Japan’s Export Controls on Chip Making Tools: Tensions and Coordination Challenges

In a move to align with U.S. policies aimed at restricting China’s ability to produce advanced semiconductors, Japan has implemented export controls on chip making tools. While the intention behind these controls is to address concerns related to China’s push for advanced technologies, some officials in Tokyo believe that the combative U.S. approach may hinder coordination and unnecessarily provoke Beijing. This article delves into the implications of Japan’s export controls, the concerns regarding coordination with the U.S. and the Netherlands, and the potential impact on the global chip manufacturing industry.

Japan’s Broad Equipment Controls

Japan’s recent export controls involve restricting 23 types of equipment used in chip manufacturing, ranging from machines that deposit films on silicon wafers to devices that etch out microscopic circuits. Notably, unlike the U.S., which specifically references China in its October announcement targeting Chinese companies, Japan has chosen broad equipment controls not explicitly aimed at its larger neighbor. This approach has raised concerns among some Japanese officials, who believe that there is no need to identify the country and that controlling the item itself should suffice.

The Need for Coordination and Unity

Coordination between Japan, the U.S., and the Netherlands is crucial in aligning their respective controls on chip making equipment.

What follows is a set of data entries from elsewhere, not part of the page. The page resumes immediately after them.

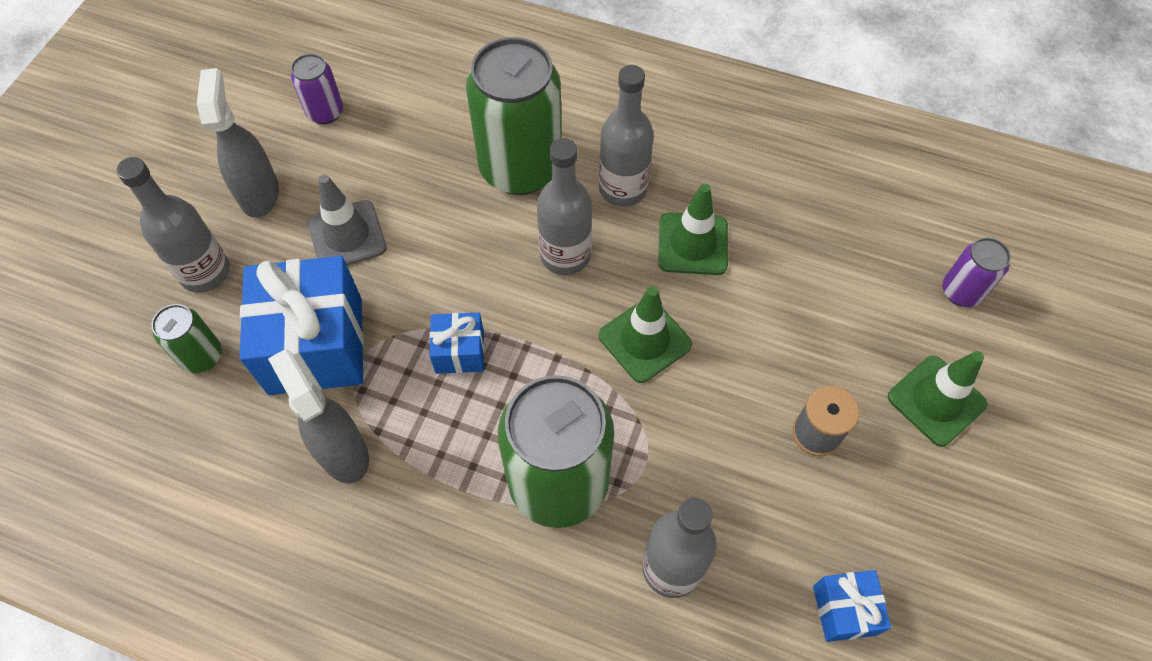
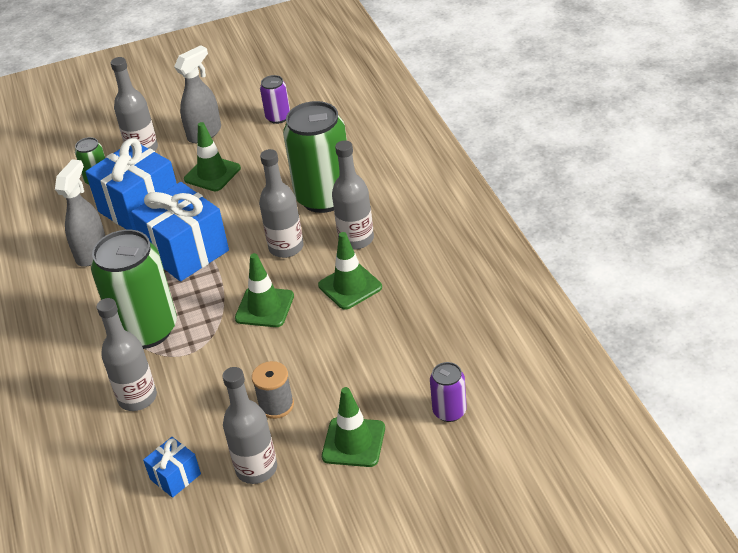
camera: 55 degrees right, 20 degrees down
(347, 235) = (212, 174): grey traffic cone -> green traffic cone
(459, 352) = (186, 251): blue gift -> blue gift, size x2.06
(900, 517) = (256, 469): none -> grey bottle

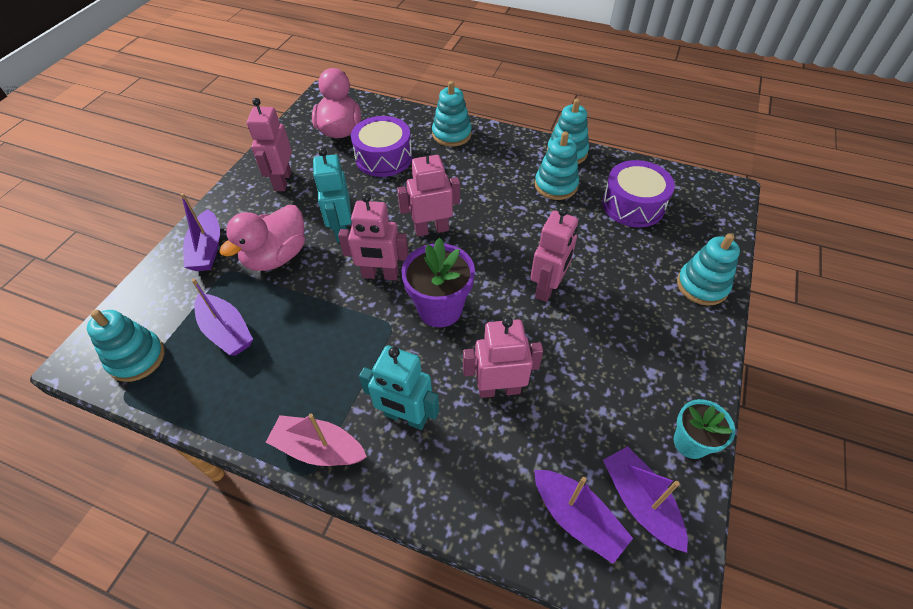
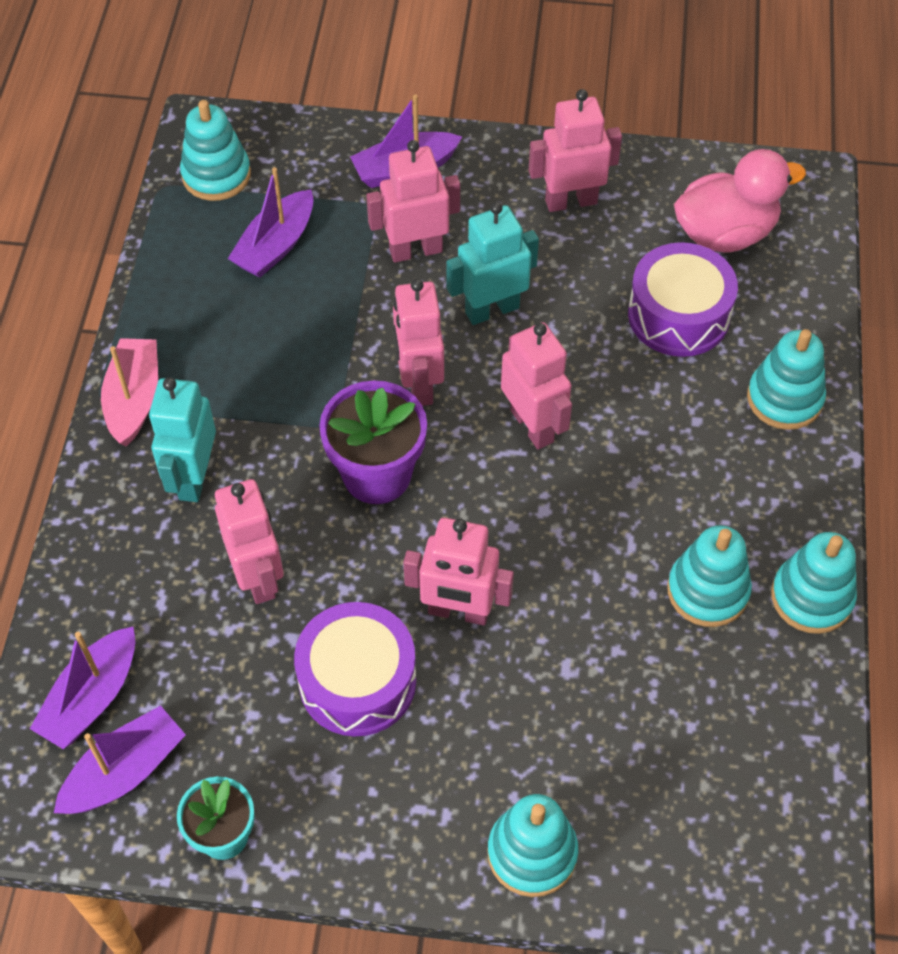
camera: 75 degrees right, 5 degrees up
(276, 256) = (415, 250): pink duck -> pink robot
(633, 205) = (702, 728): purple drum -> purple drum (357, 681)

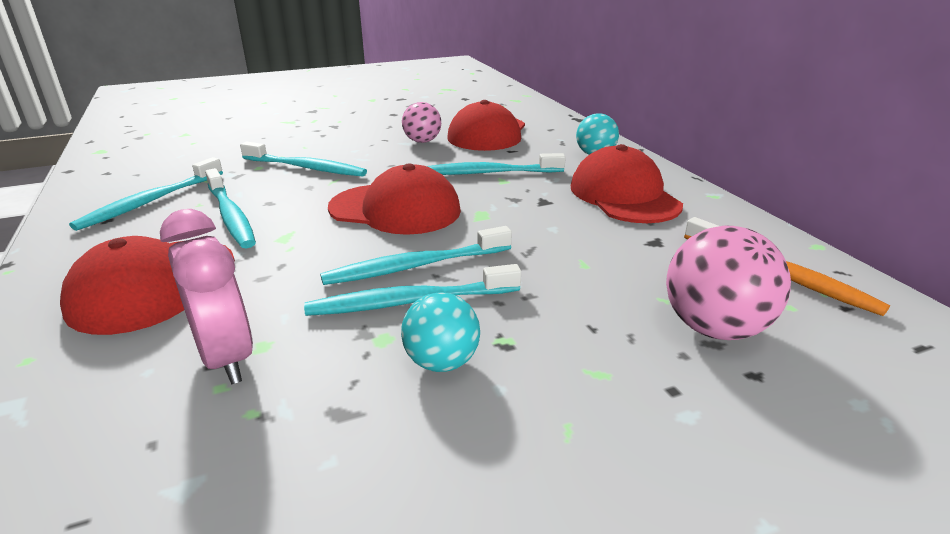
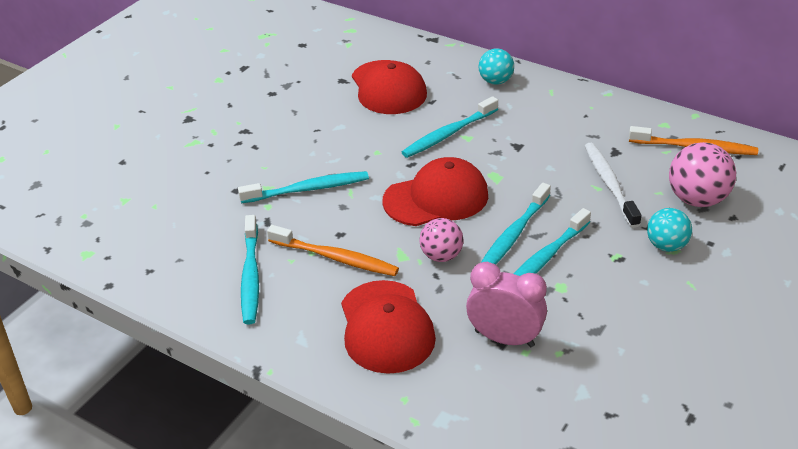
camera: 35 degrees left, 10 degrees up
(231, 216) = (335, 258): turquoise toothbrush -> orange toothbrush
(422, 141) = (351, 119): pink ball -> pink ball (441, 256)
(441, 362) = (605, 283): turquoise ball -> turquoise ball (666, 246)
(604, 266) = (609, 184): none -> white toothbrush
(624, 195) = (558, 118): red cap -> none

Drawing the line between what can be safely let go and what needs to be restricted is a challenging task. Jim Lewis, a former U.S. State Department and Commerce Department official, emphasizes the importance of cooperation while acknowledging that each country may have a slightly different threshold. All three countries aspire to add chip tools to the list of controlled items under the Wassenaar Arrangement, an international agreement established after the Cold War. However, achieving unanimous backing from the 42 member nations, including Russia, seems unlikely.

To overcome potential coordination difficulties, an alternative approach could involve forming a closer group comprising Japan, the U.S., and the Netherlands to oversee chip manufacturing tools. This group could eventually expand to include other countries, ensuring a more unified approach.

The Implications and Perspectives

The implications of these export controls extend beyond Japan and impact the global chip manufacturing industry. While some Japanese chip tool makers anticipate only a limited business impact, concerns remain about potential retaliatory measures from China, such as a ban on Japanese electric cars.

In anticipation of updates to U.S. regulations, there are speculations that the Biden administration will align with Japan’s broader tool list. Additionally, there are indications that the U.S. may go further than the Netherlands in limiting the supply of Dutch lithography machines to certain Chinese plants. Such actions, however, require coordination with Japan to ensure consistency in blocking restricted items.

Japan’s imposition of export controls on chip making tools to align with U.S. policies has sparked concerns about coordination, potential retaliation, and unity among countries addressing China’s push for advanced technologies. With the global chip manufacturing industry at stake, close cooperation between Japan, the U.S., and the Netherlands is essential. By finding common ground and working together, these nations can navigate the complex landscape of export controls and contribute to a more balanced and secure technology ecosystem.